Matthew 12: Intensification
In Matthew 12 Jesus repeats and broadens his claims about himself, and as a result the enmity of the Pharisees is stirred to action. Their conflict with Jesus is not merely a philosophical one. They begin to conspire to destroy him.
Note: Jesus' defense against their various accusations (that he has profaned the sabbath or that he is possessed by Beelzebul) is nothing if not deeply sensible. In other words, he is not merely denying their charges, but verbally demonstrating their hollowness. This must have been deeply frustrating to the Pharisees, for they are status-proud folks, and here the carpenter’s son from Galilee is showing them up publicly.
Jesus, for his part, continues to call himself the Son of Man. He boldly claims to be "the Lord of Sabbath," and later "one greater than Solomon." When the Pharisees, mightily bothered, accuse him of serving Beelzebul, he in response not only demonstrates the absurdity of their accusation, but suggests that they have blasphemed the Holy Spirit. He calls them a "brood of vipers," and goes on to suggest that their response to him is crucial to their eternal destiny. Finally, he aligns himself so radically with heaven and with heavenly things as to seems even to deny his own family.

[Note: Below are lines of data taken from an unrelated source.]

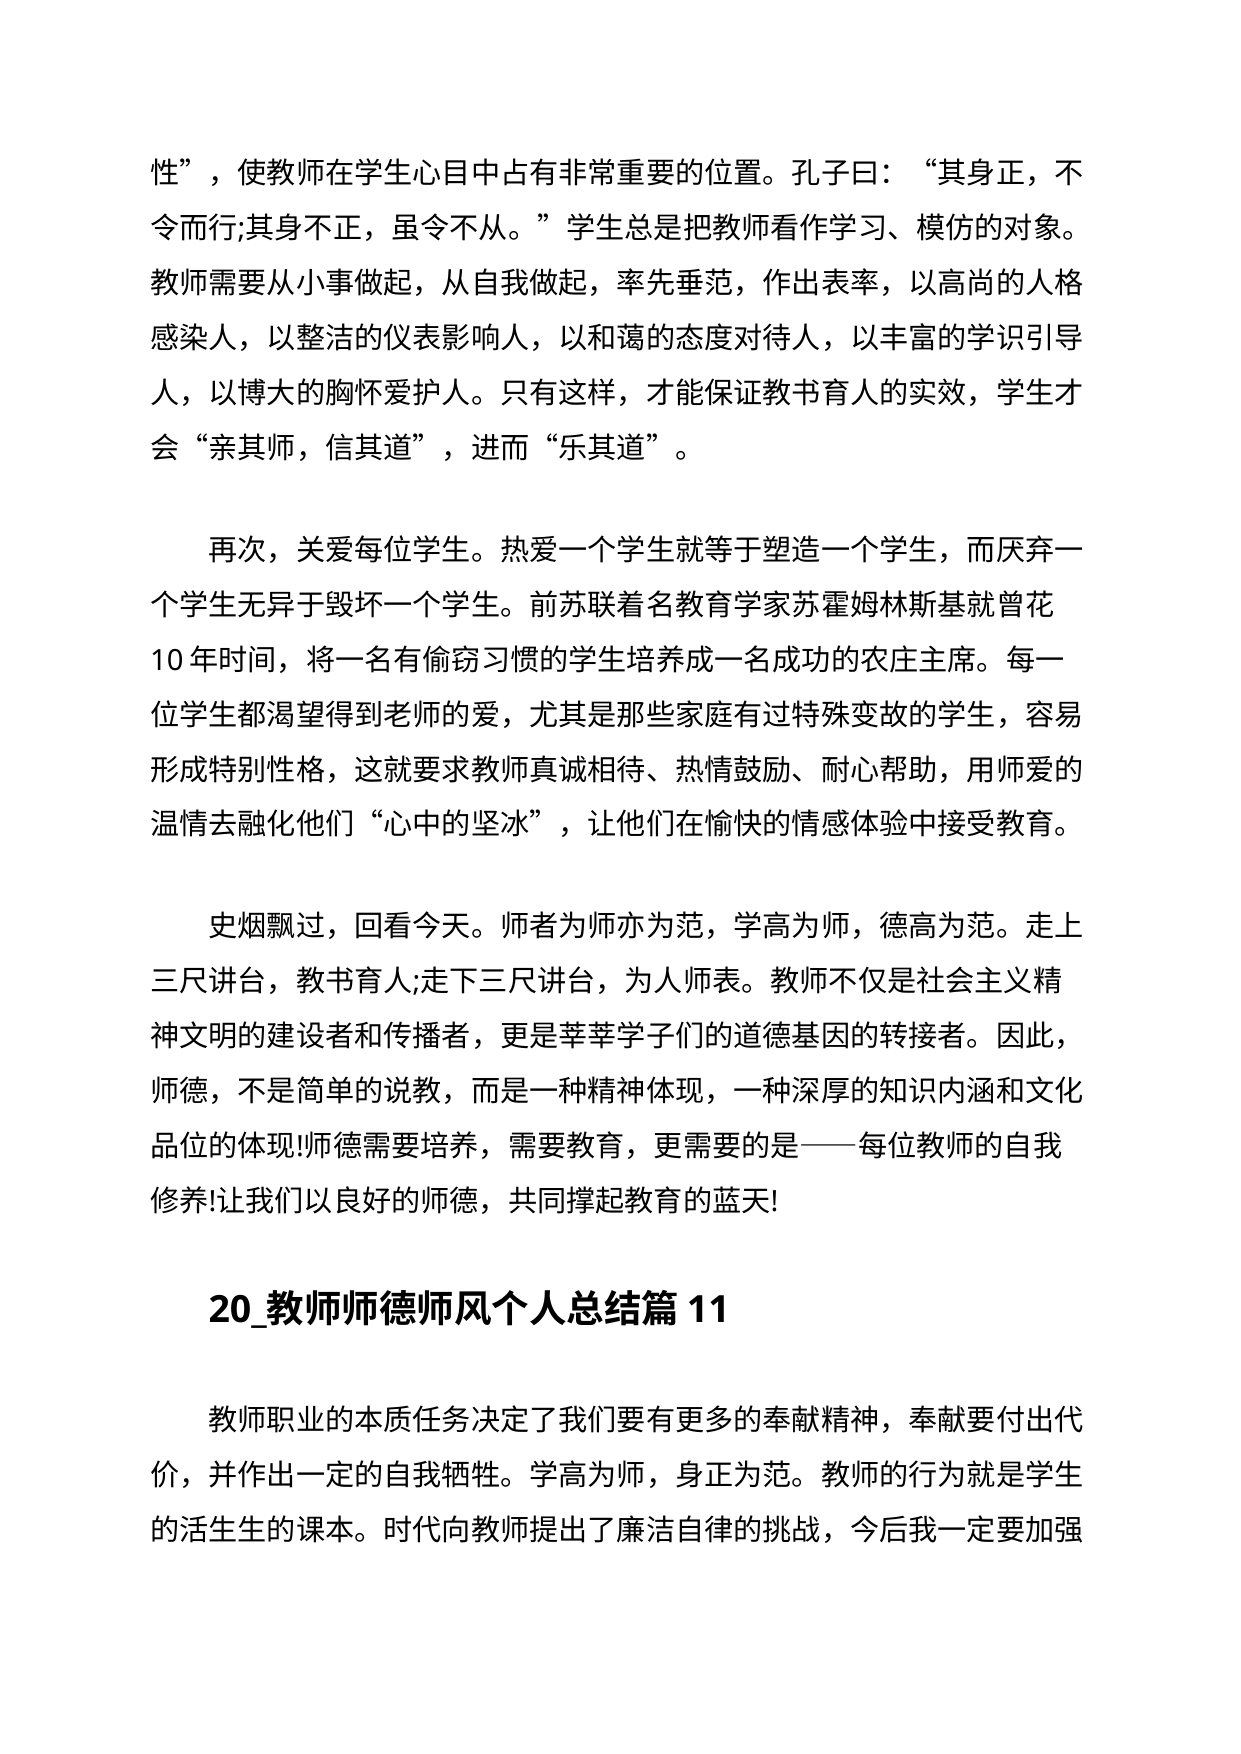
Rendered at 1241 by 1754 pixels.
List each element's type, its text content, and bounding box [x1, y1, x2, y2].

text 20_教师师德师风个人总结篇11 [150, 1279, 1090, 1334]
text 再次，关爱每位学生。热爱一个学生就等于塑造一个学生，而厌弃一个学生无异于毁坏一个学生。前苏联着名教育学家苏霍姆林斯基就曾花10年时间，将一名有偷窃习惯的学生培养成一名成功的农庄主席。每一位学生都渴望得到老师的爱，尤其是那些家庭有过特殊变故的学生，容易形成特别性格，这就要求教师真诚相待、热情鼓励、耐心帮助，用师爱的温情去融化他们“心中的坚冰”，让他们在愉快的情感体验中接受教育。 [150, 526, 1090, 843]
text 史烟飘过，回看今天。师者为师亦为范，学高为师，德高为范。走上三尺讲台，教书育人;走下三尺讲台，为人师表。教师不仅是社会主义精神文明的建设者和传播者，更是莘莘学子们的道德基因的转接者。因此，师德，不是简单的说教，而是一种精神体现，一种深厚的知识内涵和文化品位的体现!师德需要培养，需要教育，更需要的是——每位教师的自我修养!让我们以良好的师德，共同撑起教育的蓝天! [150, 903, 1090, 1220]
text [150, 150, 1090, 467]
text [150, 1397, 1090, 1549]
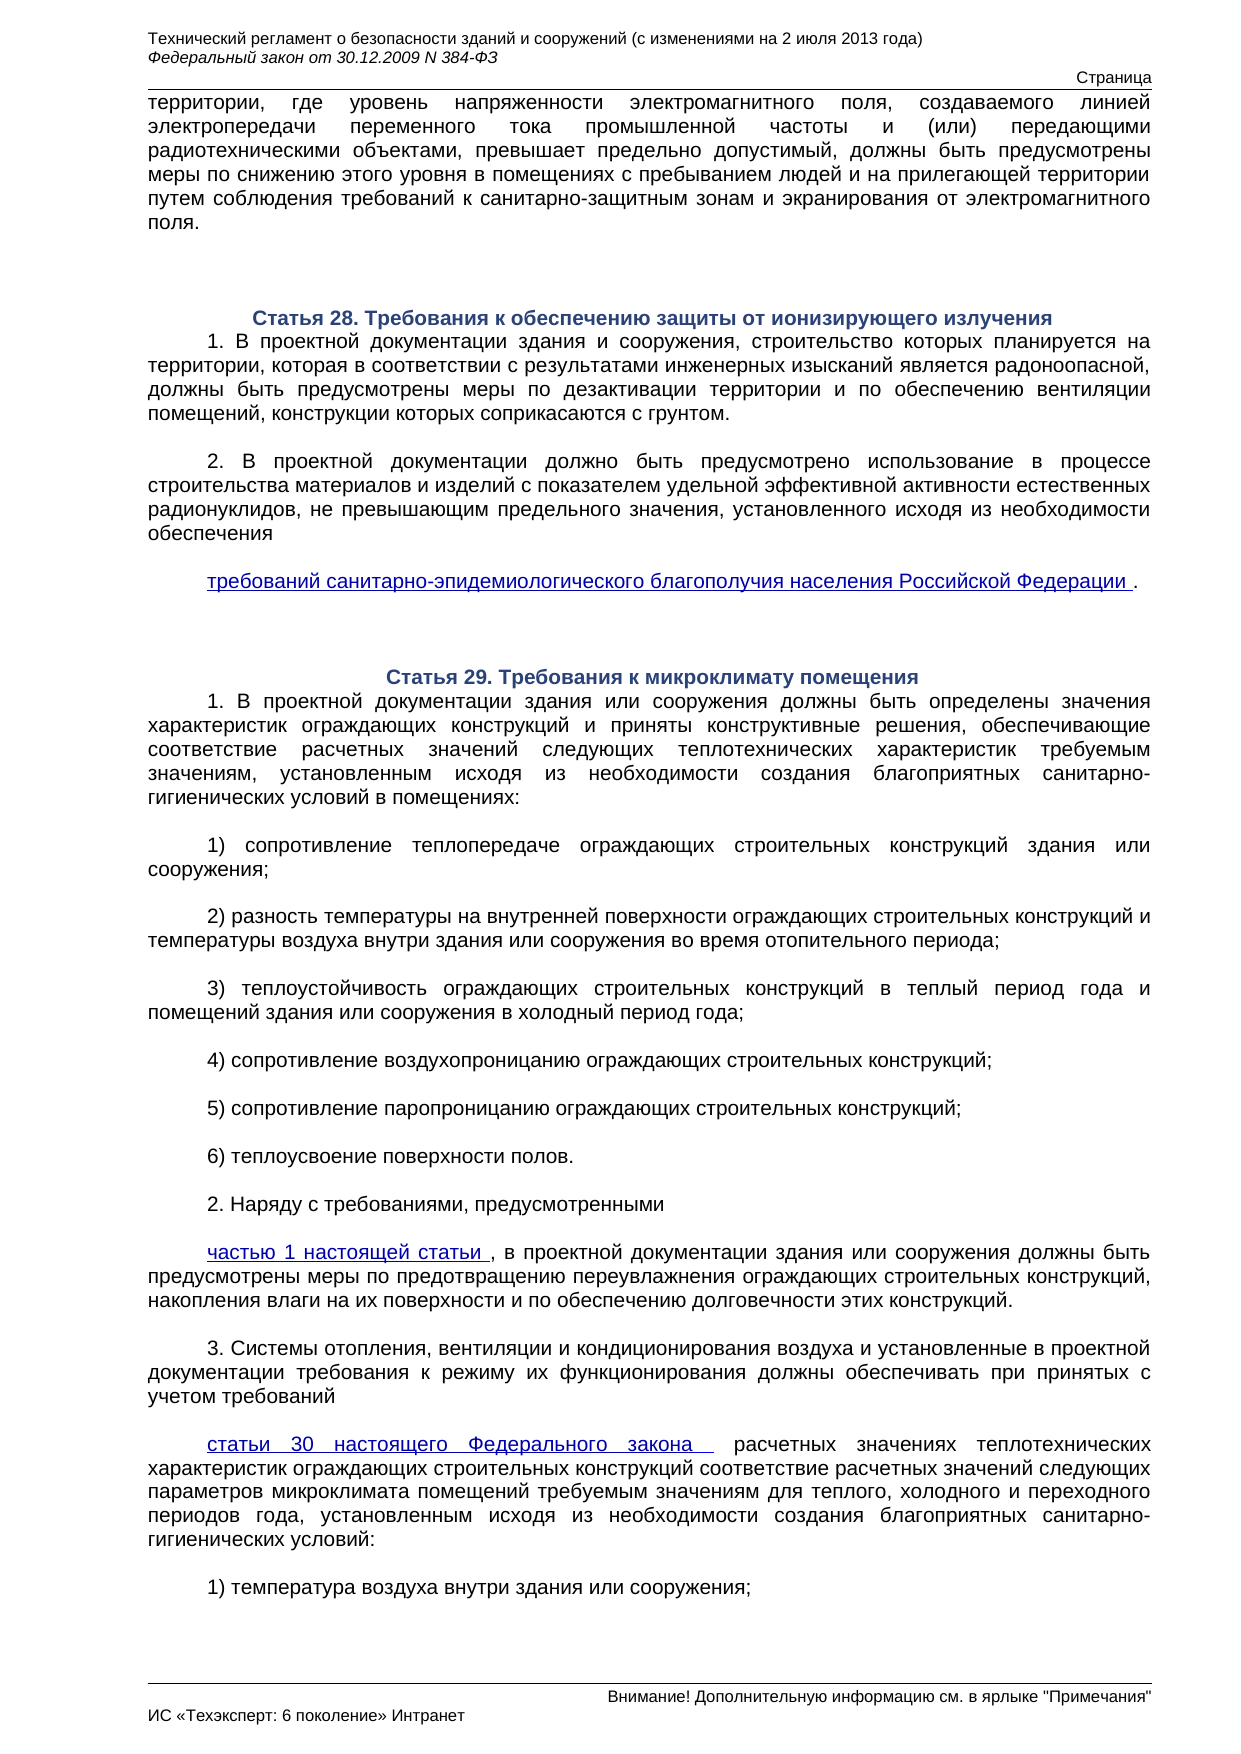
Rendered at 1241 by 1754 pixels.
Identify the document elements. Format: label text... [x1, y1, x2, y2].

text 5) сопротивление паропроницанию ограждающих строительных конструкций; [148, 1096, 1152, 1120]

Chapter 12, then, is a chapter of intensification. Jesus' claims have become more radical, more devisive. Meanwhile, the enmity of the Pharisees has also intensified. Finally, it should be noted that, in line with this intensification, Jesus now speaks (no doubt in a veiled manner) of his death and resurrection (v.40):
For just as Jonah was three days and three nights in the belly of the great fish, so will the Son of Man be three days and three nights in the heart of the earth.Intensification, indeed.